> Dataset excerpts:

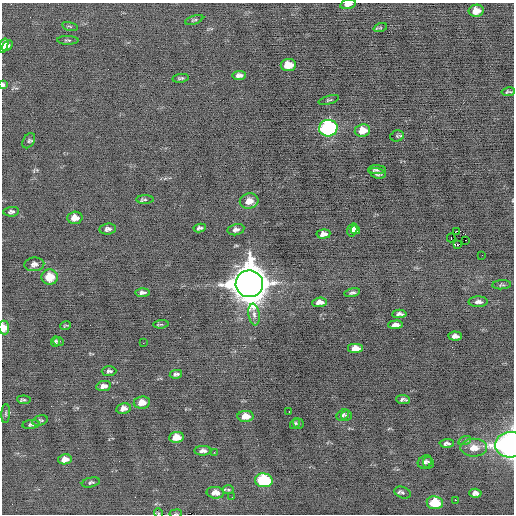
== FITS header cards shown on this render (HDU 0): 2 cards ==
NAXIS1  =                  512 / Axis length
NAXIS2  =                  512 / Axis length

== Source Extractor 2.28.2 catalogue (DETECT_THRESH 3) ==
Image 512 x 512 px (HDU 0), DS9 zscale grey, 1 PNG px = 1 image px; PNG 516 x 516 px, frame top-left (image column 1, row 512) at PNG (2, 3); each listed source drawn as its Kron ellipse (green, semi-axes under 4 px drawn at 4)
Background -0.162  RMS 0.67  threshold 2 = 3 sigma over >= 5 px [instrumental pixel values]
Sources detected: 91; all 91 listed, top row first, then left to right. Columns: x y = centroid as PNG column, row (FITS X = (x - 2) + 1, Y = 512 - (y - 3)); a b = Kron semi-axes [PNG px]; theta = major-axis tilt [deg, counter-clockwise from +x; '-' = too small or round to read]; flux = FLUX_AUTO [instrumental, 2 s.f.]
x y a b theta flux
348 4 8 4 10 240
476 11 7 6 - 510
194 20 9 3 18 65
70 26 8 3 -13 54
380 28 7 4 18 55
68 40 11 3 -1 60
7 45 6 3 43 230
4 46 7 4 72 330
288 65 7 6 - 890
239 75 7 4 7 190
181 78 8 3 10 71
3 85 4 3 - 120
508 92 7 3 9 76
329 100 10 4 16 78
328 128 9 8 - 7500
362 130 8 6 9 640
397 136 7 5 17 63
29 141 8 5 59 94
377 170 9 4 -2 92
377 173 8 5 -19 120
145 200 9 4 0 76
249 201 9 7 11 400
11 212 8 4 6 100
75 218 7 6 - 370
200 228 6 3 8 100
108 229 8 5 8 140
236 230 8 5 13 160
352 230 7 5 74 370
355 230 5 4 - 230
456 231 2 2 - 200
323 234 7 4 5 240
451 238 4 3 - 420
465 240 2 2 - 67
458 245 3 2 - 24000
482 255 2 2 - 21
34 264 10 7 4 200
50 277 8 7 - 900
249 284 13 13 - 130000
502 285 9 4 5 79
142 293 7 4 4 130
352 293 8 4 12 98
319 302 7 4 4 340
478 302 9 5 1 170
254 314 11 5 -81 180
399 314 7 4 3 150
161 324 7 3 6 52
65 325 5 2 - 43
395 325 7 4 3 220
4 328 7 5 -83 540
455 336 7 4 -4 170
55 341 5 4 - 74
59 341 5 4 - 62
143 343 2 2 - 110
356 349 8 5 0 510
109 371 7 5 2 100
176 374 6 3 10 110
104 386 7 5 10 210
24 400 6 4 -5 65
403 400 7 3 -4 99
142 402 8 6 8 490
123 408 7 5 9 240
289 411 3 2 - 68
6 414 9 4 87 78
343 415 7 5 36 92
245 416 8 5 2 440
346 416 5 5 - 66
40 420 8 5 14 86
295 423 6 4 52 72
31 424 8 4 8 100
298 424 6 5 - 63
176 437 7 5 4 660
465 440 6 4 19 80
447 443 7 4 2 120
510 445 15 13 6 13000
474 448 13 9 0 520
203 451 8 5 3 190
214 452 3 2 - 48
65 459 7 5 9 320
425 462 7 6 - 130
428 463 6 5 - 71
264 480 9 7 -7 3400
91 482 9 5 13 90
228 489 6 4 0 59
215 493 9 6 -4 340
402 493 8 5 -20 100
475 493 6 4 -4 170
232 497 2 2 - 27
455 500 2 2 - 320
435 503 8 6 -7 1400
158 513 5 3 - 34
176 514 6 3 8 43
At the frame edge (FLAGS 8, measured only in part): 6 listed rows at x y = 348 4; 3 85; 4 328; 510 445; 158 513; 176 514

> Aim:
Reproduce the entries above verbatim, character for character, but leave out the picture.

> Written solution:
== FITS header cards shown on this render (HDU 0): 2 cards ==
NAXIS1  =                  512 / Axis length
NAXIS2  =                  512 / Axis length

== Source Extractor 2.28.2 catalogue (DETECT_THRESH 3) ==
Image 512 x 512 px (HDU 0), DS9 zscale grey, 1 PNG px = 1 image px; PNG 516 x 516 px, frame top-left (image column 1, row 512) at PNG (2, 3); each listed source drawn as its Kron ellipse (green, semi-axes under 4 px drawn at 4)
Background -0.162  RMS 0.67  threshold 2 = 3 sigma over >= 5 px [instrumental pixel values]
Sources detected: 91; all 91 listed, top row first, then left to right. Columns: x y = centroid as PNG column, row (FITS X = (x - 2) + 1, Y = 512 - (y - 3)); a b = Kron semi-axes [PNG px]; theta = major-axis tilt [deg, counter-clockwise from +x; '-' = too small or round to read]; flux = FLUX_AUTO [instrumental, 2 s.f.]
x y a b theta flux
348 4 8 4 10 240
476 11 7 6 - 510
194 20 9 3 18 65
70 26 8 3 -13 54
380 28 7 4 18 55
68 40 11 3 -1 60
7 45 6 3 43 230
4 46 7 4 72 330
288 65 7 6 - 890
239 75 7 4 7 190
181 78 8 3 10 71
3 85 4 3 - 120
508 92 7 3 9 76
329 100 10 4 16 78
328 128 9 8 - 7500
362 130 8 6 9 640
397 136 7 5 17 63
29 141 8 5 59 94
377 170 9 4 -2 92
377 173 8 5 -19 120
145 200 9 4 0 76
249 201 9 7 11 400
11 212 8 4 6 100
75 218 7 6 - 370
200 228 6 3 8 100
108 229 8 5 8 140
236 230 8 5 13 160
352 230 7 5 74 370
355 230 5 4 - 230
456 231 2 2 - 200
323 234 7 4 5 240
451 238 4 3 - 420
465 240 2 2 - 67
458 245 3 2 - 24000
482 255 2 2 - 21
34 264 10 7 4 200
50 277 8 7 - 900
249 284 13 13 - 130000
502 285 9 4 5 79
142 293 7 4 4 130
352 293 8 4 12 98
319 302 7 4 4 340
478 302 9 5 1 170
254 314 11 5 -81 180
399 314 7 4 3 150
161 324 7 3 6 52
65 325 5 2 - 43
395 325 7 4 3 220
4 328 7 5 -83 540
455 336 7 4 -4 170
55 341 5 4 - 74
59 341 5 4 - 62
143 343 2 2 - 110
356 349 8 5 0 510
109 371 7 5 2 100
176 374 6 3 10 110
104 386 7 5 10 210
24 400 6 4 -5 65
403 400 7 3 -4 99
142 402 8 6 8 490
123 408 7 5 9 240
289 411 3 2 - 68
6 414 9 4 87 78
343 415 7 5 36 92
245 416 8 5 2 440
346 416 5 5 - 66
40 420 8 5 14 86
295 423 6 4 52 72
31 424 8 4 8 100
298 424 6 5 - 63
176 437 7 5 4 660
465 440 6 4 19 80
447 443 7 4 2 120
510 445 15 13 6 13000
474 448 13 9 0 520
203 451 8 5 3 190
214 452 3 2 - 48
65 459 7 5 9 320
425 462 7 6 - 130
428 463 6 5 - 71
264 480 9 7 -7 3400
91 482 9 5 13 90
228 489 6 4 0 59
215 493 9 6 -4 340
402 493 8 5 -20 100
475 493 6 4 -4 170
232 497 2 2 - 27
455 500 2 2 - 320
435 503 8 6 -7 1400
158 513 5 3 - 34
176 514 6 3 8 43
At the frame edge (FLAGS 8, measured only in part): 6 listed rows at x y = 348 4; 3 85; 4 328; 510 445; 158 513; 176 514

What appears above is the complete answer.